PIAZZA ANITA GARIBALDI takes its name from the monument inaugurated on September 10th 1888 in the presence of King Umberto I and dedicated to Anita Ribeira de’ Silva di Merinos, “wife and companion in glory and misfortune of Giuseppe Garibaldi” and “to the people of Ravenna who died on the scaffold, in prison, in war and in exile”, as stated in the municipal resolution that launched the project to honour those who died for Independence, conceived on the annexation to the Savoy State in 1860.
The work was entrusted to the Cesare Zocchi from Florence and, in a climate of high social conflict and ideological conflicts between monarchists and opponents, it raised a number of controversies.
In protest against the royal family, 23 republican and 28 socialist associations of sharecroppers and farm labourers did not even attend the inauguration.
The four lions depicted in the monument symbolise the crucial years of the Risorgimento: 1831, 1848, 1859 and 1870. The female figure, in the guise of the goddess Athena, giving a laurel wreath to a fallen soldier, represents the city of Ravenna.
The bronze bas-reliefs depict two moments in Anita’s life: wading across the River Canavas and her death from malaria on August 4th 1848 at the Guiccioli farm, north of Ravenna.
The square itself is slightly older.
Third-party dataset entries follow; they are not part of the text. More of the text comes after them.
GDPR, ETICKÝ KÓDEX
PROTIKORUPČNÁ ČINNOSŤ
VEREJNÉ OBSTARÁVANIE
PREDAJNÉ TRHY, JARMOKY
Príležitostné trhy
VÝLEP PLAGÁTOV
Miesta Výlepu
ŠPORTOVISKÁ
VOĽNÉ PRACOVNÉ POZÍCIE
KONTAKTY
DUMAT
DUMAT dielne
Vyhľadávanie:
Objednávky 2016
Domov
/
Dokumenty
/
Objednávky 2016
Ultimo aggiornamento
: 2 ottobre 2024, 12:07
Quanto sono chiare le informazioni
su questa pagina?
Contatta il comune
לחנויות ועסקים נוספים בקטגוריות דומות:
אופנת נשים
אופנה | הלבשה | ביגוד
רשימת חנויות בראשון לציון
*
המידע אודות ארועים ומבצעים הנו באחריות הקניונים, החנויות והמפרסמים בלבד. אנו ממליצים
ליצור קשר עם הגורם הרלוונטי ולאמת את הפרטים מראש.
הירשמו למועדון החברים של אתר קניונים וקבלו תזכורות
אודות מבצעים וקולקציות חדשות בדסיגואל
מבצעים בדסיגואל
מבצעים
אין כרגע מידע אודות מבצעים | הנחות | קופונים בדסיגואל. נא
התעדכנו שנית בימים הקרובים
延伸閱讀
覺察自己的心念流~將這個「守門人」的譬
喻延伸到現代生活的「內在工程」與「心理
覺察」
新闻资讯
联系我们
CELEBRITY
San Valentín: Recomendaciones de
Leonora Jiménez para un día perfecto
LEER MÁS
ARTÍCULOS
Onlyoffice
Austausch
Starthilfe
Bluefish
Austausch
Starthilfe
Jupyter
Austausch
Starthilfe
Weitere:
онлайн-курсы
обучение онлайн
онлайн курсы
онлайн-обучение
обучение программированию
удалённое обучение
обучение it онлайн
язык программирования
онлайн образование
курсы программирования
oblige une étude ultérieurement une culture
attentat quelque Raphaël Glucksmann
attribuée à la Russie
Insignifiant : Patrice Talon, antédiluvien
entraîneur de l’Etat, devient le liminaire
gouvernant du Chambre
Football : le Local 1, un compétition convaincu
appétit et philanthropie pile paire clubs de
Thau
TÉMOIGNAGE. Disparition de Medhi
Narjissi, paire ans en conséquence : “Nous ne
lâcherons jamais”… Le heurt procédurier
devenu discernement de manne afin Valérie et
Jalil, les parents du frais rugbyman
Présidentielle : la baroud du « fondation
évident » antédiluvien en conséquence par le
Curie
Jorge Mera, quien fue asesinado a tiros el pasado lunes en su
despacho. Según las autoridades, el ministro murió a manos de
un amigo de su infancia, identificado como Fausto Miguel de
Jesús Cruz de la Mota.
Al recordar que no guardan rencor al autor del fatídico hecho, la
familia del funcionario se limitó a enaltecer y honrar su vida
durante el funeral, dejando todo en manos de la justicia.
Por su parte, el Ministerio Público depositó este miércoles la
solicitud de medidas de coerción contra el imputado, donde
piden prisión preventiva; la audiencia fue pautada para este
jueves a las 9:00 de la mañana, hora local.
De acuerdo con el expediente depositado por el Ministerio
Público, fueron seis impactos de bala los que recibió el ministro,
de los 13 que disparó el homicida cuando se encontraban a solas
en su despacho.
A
Built in 1879 along the avenue leading to the railway station, it took the place of old buildings in the neighbourhood.
During the bombings of 1944, the square and the monument were severely damaged. After the end of the war, they were restored to its original condition.
The “Genius of Waters” mosaic
In 2011, the square underwent major excavation works aimed at creating an ecological island. On this occasion, mosaic flooring from the Roman period was discovered, now preserved in the TAMO Museum.
The remains come from a residence of Roman Imperial age, with black and white mosaic floors and geometric patterns. They are attributable to four different rooms surrounding a courtyard, at the centre of which was also a well.
On one of these floor remains there is a bearded figure, symbol of a river god – that is the reason why the exhibition was called “The genius of waters”.